- _Assigned task_
Check each line of the listing below for the string "xdotool", then give only the number of lines where it occurs.

── Dataset extract

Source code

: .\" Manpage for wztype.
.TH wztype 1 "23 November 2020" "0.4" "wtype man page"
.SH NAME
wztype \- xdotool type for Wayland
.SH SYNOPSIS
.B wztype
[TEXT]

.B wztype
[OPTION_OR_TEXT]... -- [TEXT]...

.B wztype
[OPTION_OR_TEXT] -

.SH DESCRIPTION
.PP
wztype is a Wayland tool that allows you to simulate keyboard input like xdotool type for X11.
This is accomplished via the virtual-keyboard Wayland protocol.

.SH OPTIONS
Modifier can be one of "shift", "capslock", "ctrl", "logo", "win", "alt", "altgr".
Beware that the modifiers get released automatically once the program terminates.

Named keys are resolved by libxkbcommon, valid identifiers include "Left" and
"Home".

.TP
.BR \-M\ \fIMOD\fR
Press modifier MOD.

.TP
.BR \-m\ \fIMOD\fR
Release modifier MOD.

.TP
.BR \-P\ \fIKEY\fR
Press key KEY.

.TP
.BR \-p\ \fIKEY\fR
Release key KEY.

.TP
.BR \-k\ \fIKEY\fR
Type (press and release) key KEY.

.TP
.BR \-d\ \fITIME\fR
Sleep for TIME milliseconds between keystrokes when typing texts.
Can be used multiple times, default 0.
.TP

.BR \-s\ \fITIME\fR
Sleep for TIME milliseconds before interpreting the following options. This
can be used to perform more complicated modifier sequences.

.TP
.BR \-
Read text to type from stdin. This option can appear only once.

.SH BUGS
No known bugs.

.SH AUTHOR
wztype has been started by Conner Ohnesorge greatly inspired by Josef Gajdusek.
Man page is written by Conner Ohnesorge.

────

- _Output for this task_
2